Capital Allowances Reformed in ‘Budget for Growth’

  • Person icon Mercia Group
  • Calendar icon 15 March 2023 16:21
Big Ben at the Palace of Westminster.

Chancellor Jeremy Hunt put a £27 billion transformation of capital allowances at the heart of his ‘Budget for Growth’ as he aimed to incentivise investment in the UK. The Chancellor also made significant changes to the childcare and pension systems as he sought to ease labour shortages, while the Energy Support Guarantee (EPG) was maintained at its current level for another three months.


Improved forecast

The Spring Budget followed an improved forecast from the Office for Budget Responsibility (OBR). The OBR said it expects the UK to avoid a technical recession this year, with a stronger than expected performance from the economy as inflation continues to fall.

Despite avoiding a technical recession, the UK economy will shrink by 0.2% this year before growing 1.8% next year, by 2.5% in 2025 and by 2.1% in 2026, the OBR predicted.

The UK’s inflation rate is forecast to fall to 2.9% by the end of this year, down from 10.7% in the last three months of 2022.


Full expensing

The Chancellor announced a £27 billion transformation of capital allowances from April 2023 for three years. During this period, companies across the UK will be able to take advantage of ‘full expensing’. This will see corporates write off the full cost of qualifying plant and machinery investment in the year they invest. The government intends to make this measure permanent when fiscal conditions allow. There will also be an extension to the 50% first-year allowance in the same period.

In addition, there will be a £500 million package for research and development intensive businesses.


Investment zones

Mr Hunt announced 12 investment zones across the UK, with £80 million in funding for skills and support. Each zone will be focused around green industries, digital technologies, life sciences, creative industries or advanced manufacturing in an area that has underperformed economically.
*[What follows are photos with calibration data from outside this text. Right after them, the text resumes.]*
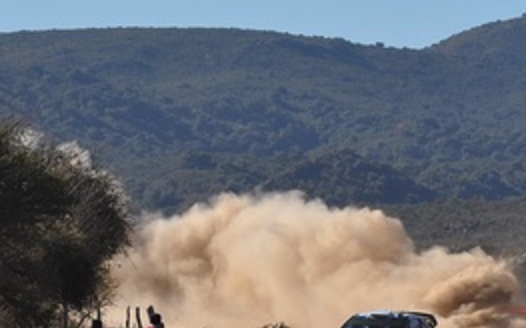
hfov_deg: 4.5
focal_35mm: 465
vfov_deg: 2.8
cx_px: 332
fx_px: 6662
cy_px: 188
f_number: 7.1
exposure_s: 1/500
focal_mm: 200
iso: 200
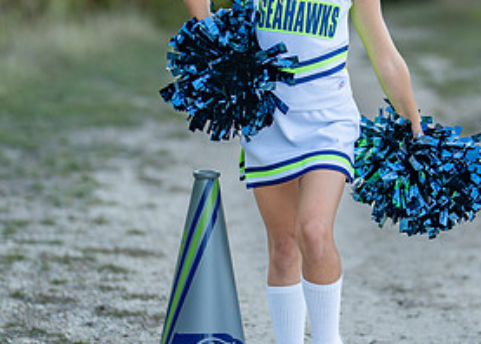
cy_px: 143
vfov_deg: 10.6
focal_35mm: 135
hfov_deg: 14.8
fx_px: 1845
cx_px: 317
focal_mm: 50
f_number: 1.2
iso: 100
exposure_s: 1/800
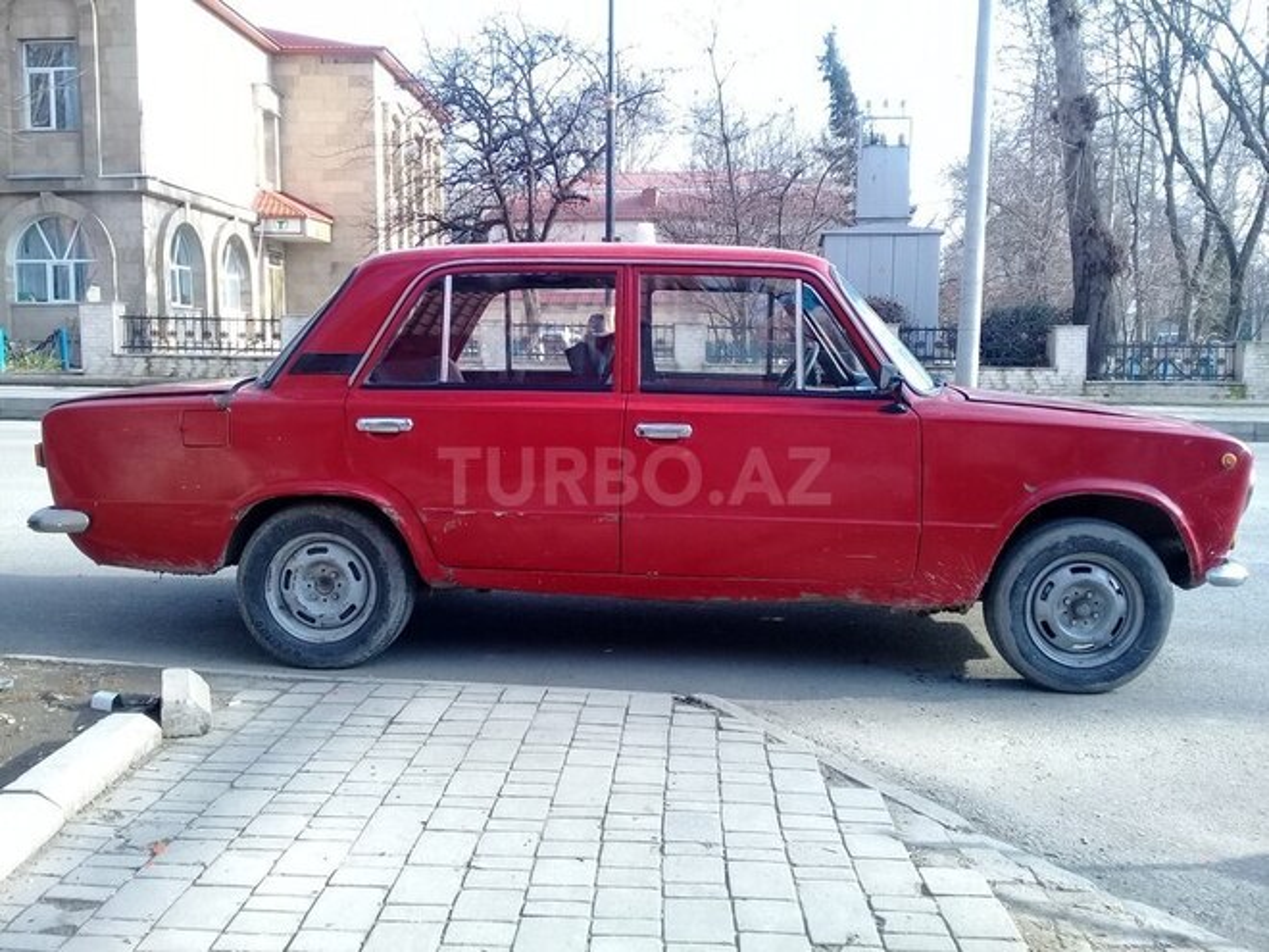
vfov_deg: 45.4
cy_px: 476
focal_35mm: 31
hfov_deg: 58.4
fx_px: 1136
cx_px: 634
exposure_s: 1/202
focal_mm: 3.3
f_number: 2.2
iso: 64
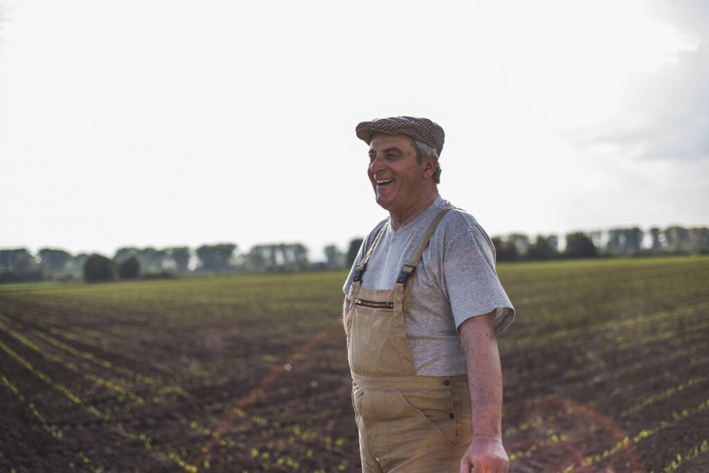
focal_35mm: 50
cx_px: 354
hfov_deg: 39.6
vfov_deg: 27.0
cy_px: 236
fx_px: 985
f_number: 2.5
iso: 100
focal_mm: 50
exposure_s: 1/800
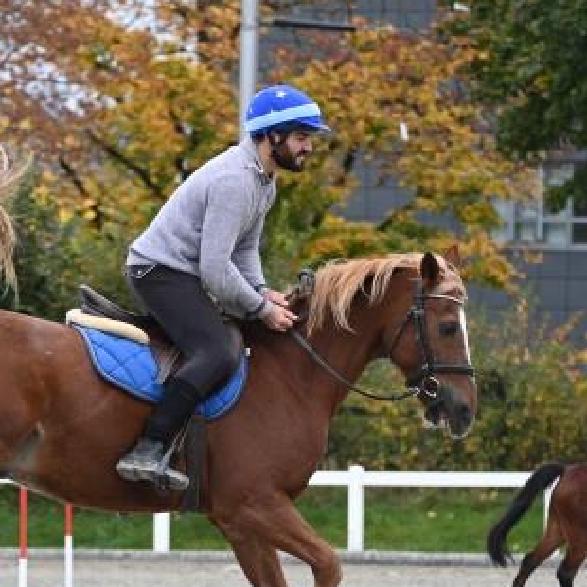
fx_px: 6101
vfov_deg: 5.5
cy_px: 418
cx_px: 134
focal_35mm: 318
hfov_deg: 5.5
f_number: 4.8
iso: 1250
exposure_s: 1/800
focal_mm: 145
Reforms to childcare were key to Mr Hunt’s plans to remove the barriers to work for parents, the disabled and the over-50s.

The Chancellor is aiming to help fill the one million plus vacancies in the UK economy with certain measures. These include 30 hours of free childcare for working parents in England, expanded to cover one and two-year-olds.

In addition, a ‘returnerships’ apprenticeship targeted at the over-50s will refine existing skills programmes to make them more accessible to older workers, giving them the skills and support they need to find a recognisable path back into work.


Lifetime allowance

The Chancellor also made changes to the pension system to provide incentives for doctors and other highly-skilled workers to remain in the labour market. This saw the lifetime allowance on pensions abolished, while the tax-free yearly allowance for pension pot will rise from £40,000 to £60,000.

As high energy costs continue to affect the UK, the Chancellor extended the Energy Price Guarantee (EPG) at £2,500 for another three months, while fuel duty was frozen once more.

Mr Hunt said:

Our plan is working – inflation falling, debt down and a growing economy.

Britain is on a lasting path to growth, with a revolution in childcare support, the biggest ever employment package and the best investment incentives in Europe.